For patients with thymomas or thymic carcinomas who have inoperable recurrent disease or disseminated metastases, we suggest initial treatment with a platinum-based chemotherapy regimen rather than other systemic regimens.
* CAP – Cyclophosphamide (500 mg/m2 intravenous [IV] day 1), doxorubicin (50 mg/m2 IV day 1), and cisplatin (50 mg/m2 IV day 1), repeated every three weeks. In a United States intergroup study, 29 patients with metastatic or progressive thymoma were treated with CAP. The overall and complete response rates were 50 and 10 percent, respectively, and the median survival was 38 months.

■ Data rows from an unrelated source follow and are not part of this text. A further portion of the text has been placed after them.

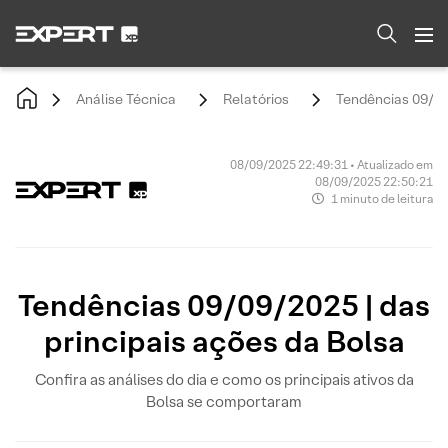
Análise Técnica
Relatórios
Tendências 09/09/
08/09/2025 22:49:31 • Atualizado em
08/09/2025 22:50:21
1 minuto de leitura
Tendências 09/09/2025 | das
principais ações da Bolsa
Confira as análises do dia e como os principais ativos da
Bolsa se comportaram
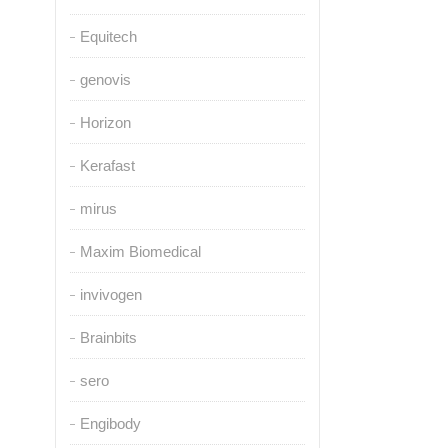
Equitech
genovis
Horizon
Kerafast
mirus
Maxim Biomedical
invivogen
Brainbits
sero
Engibody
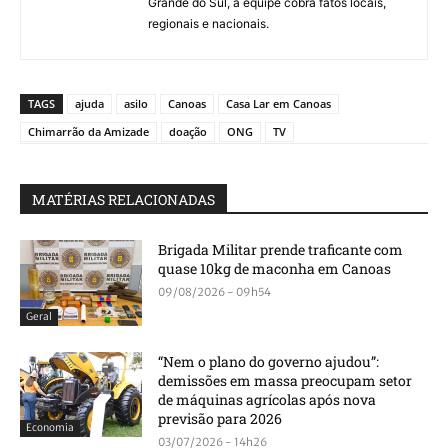
Grande do Sul, a equipe cobra fatos locais,
regionais e nacionais.
TAGS
ajuda
asilo
Canoas
Casa Lar em Canoas
Chimarrão da Amizade
doação
ONG
TV
MATÉRIAS RELACIONADAS
Brigada Militar prende traficante com
quase 10kg de maconha em Canoas
09/08/2026 - 09h54
Geral
“Nem o plano do governo ajudou”:
demissões em massa preocupam setor
de máquinas agrícolas após nova
previsão para 2026
Economia
03/07/2026 - 14h26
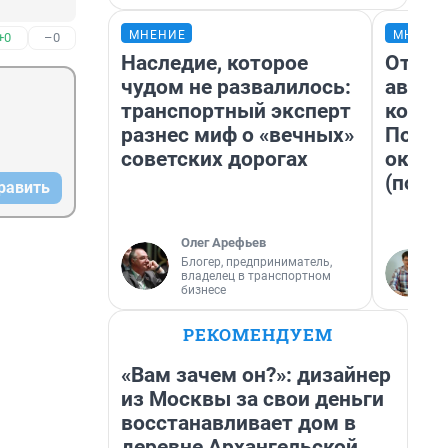
МНЕНИЕ
МНЕНИ
+0
–0
Наследие, которое
От су
чудом не развалилось:
автоб
транспортный эксперт
конди
разнес миф о «вечных»
Почем
советских дорогах
оказа
(почти
равить
Олег Арефьев
Блогер, предприниматель,
владелец в транспортном
бизнесе
РЕКОМЕНДУЕМ
«Вам зачем он?»: дизайнер
из Москвы за свои деньги
восстанавливает дом в
деревне Архангельской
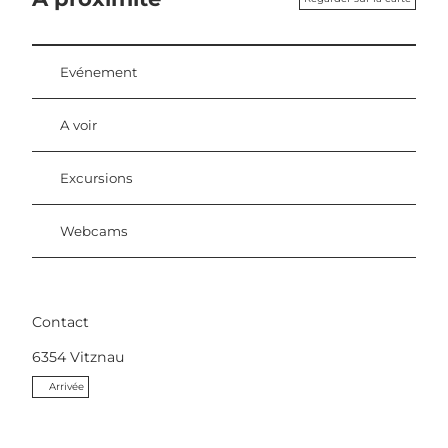
Evénement
A voir
Excursions
Webcams
Contact
6354
Vitznau
Arrivée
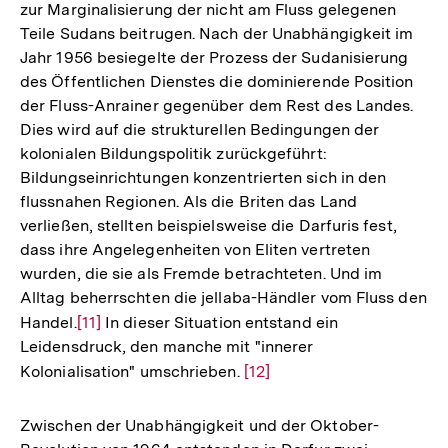
zur Marginalisierung der nicht am Fluss gelegenen
Teile Sudans beitrugen. Nach der Unabhängigkeit im
Jahr 1956 besiegelte der Prozess der Sudanisierung
des Öffentlichen Dienstes die dominierende Position
der Fluss-Anrainer gegenüber dem Rest des Landes.
Dies wird auf die strukturellen Bedingungen der
kolonialen Bildungspolitik zurückgeführt:
Bildungseinrichtungen konzentrierten sich in den
flussnahen Regionen. Als die Briten das Land
verließen, stellten beispielsweise die Darfuris fest,
dass ihre Angelegenheiten von Eliten vertreten
wurden, die sie als Fremde betrachteten. Und im
Alltag beherrschten die jellaba-Händler vom Fluss den
Handel.
Zur
[11]
In dieser Situation entstand ein
Leidensdruck, den manche mit "innerer
Auflösung
Kolonialisation" umschrieben.
Zur
[12]
der
Auflösung
Fußnote
der
Zwischen der Unabhängigkeit und der Oktober-
Fußnote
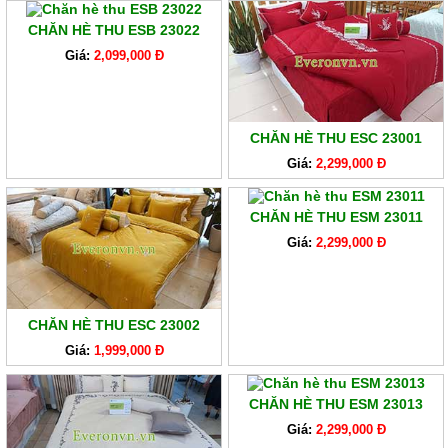
CHĂN HÈ THU ESB 23022
Giá:
2,099,000 Đ
CHĂN HÈ THU ESC 23001
Giá:
2,299,000 Đ
CHĂN HÈ THU ESM 23011
Giá:
2,299,000 Đ
CHĂN HÈ THU ESC 23002
Giá:
1,999,000 Đ
CHĂN HÈ THU ESM 23013
Giá:
2,299,000 Đ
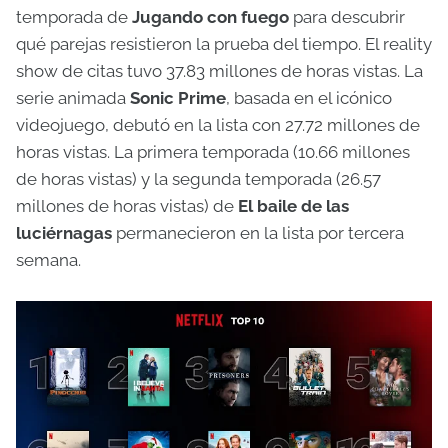
temporada de
Jugando con fuego
para descubrir
qué parejas resistieron la prueba del tiempo. El reality
show de citas tuvo 37.83 millones de horas vistas. La
serie animada
Sonic Prime
, basada en el icónico
videojuego, debutó en la lista con 27.72 millones de
horas vistas. La primera temporada (10.66 millones
de horas vistas) y la segunda temporada (26.57
millones de horas vistas) de
El baile de las
luciérnagas
permanecieron en la lista por tercera
semana.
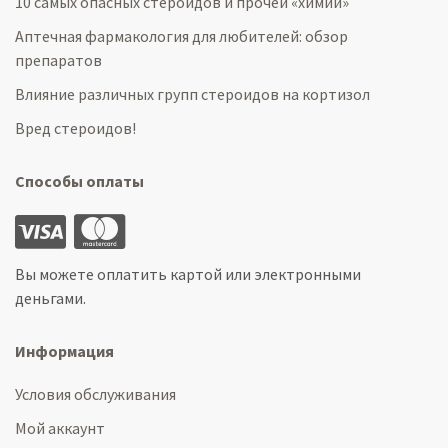
10 самых опасных стероидов и прочей «химии»
Аптечная фармакология для любителей: обзор
препаратов
Влияние различных групп стероидов на кортизол
Вред стероидов!
Способы оплаты
Вы можете оплатить картой или электронными
деньгами.
Информация
Условия обслуживания
Мой аккаунт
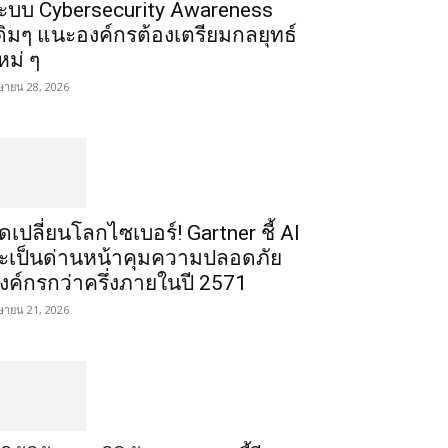
ะบบ Cybersecurity Awareness
ดิมๆ แนะองค์กรต้องเตรียมกลยุทธ์
หม่ ๆ
ษายน 28, 2026
ุดเปลี่ยนโลกไซเบอร์! Gartner ชี้ AI
ะเป็นด่านหน้าคุมความปลอดภัย
งค์กรกว่าครึ่งภายในปี 2571
ษายน 21, 2026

  • PE – Cisplatin (60 mg/m2 IV day 1) and etoposide (120 mg/m2 IV days 1 to 3), repeated every three weeks [60]. In a European Organization for Research and Treatment of Cancer (EORTC) study, 16 patients with advanced thymoma received etoposide plus cisplatin every three weeks [60]. The overall and complete response rates were 56 and 31 percent, respectively, and the median progression-free and overall survival durations were 2.2 and 4.3 years, respectively.

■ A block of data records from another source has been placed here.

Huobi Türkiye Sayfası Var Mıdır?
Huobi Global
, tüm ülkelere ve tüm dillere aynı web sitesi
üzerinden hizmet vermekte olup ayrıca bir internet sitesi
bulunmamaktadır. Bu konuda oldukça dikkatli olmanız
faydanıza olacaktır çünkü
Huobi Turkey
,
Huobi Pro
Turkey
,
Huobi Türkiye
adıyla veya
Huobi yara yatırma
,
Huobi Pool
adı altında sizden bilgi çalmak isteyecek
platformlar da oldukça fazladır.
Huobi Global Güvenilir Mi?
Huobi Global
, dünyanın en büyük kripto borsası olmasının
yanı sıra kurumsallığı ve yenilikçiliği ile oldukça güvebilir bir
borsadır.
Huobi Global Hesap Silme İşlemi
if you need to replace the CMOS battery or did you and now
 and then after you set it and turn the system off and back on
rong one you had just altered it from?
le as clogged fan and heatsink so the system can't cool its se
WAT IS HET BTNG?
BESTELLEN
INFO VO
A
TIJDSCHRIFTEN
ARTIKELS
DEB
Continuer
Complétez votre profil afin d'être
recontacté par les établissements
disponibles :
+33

  • CAP with prednisone – Cyclophosphamide (500 mg/m2 IV day 1), doxorubicin (20 mg/m2/day as a continuous infusion, days 1 to 3), cisplatin (30 mg/m2 IV days 1 to 3), and prednisone (100 mg/day on days 1 to 5), repeated every three weeks. In a series of 22 patients given induction chemotherapy with the CAP with prednisone regimen, partial responses were observed in 14 cases and complete responses in three cases for an overall 77 percent response rate.
  • Carboplatin (area under the curve [AUC] 6) and paclitaxel (225 mg/m2 IV) every three weeks – In a prospective, multicenter study of patients with advanced disease, three complete responses and six partial responses were observed in 21 patients with thymoma (overall response rate, 43 percent). There were five partial responses and no complete responses among the 23 patients with thymic carcinoma (overall response rate, 22 percent).
  • ADOC – Cisplatin (50 mg/m2 IV day 1), doxorubicin (40 mg/m2 IV day 1), vincristine (0.6 mg/m2 IV day 3), and cyclophosphamide (700 mg/m2 IV day 4), repeated every three weeks. In another series, 37 patients with advanced disease were treated with ADOC. The overall and complete response rates were 92 and 43 percent, respectively, and the median survival was 15 months.
  • VIP – Etoposide (75 mg/m2 IV days 1 to 4), ifosfamide (1.2 g/m2 IV on days 1 to 4), and cisplatin (20 mg/m2 IV days 1 to 4), repeated every three weeks. In an intergroup trial that included 28 patients with advanced thymoma or thymic carcinoma, nine partial responses (32 percent) were observed.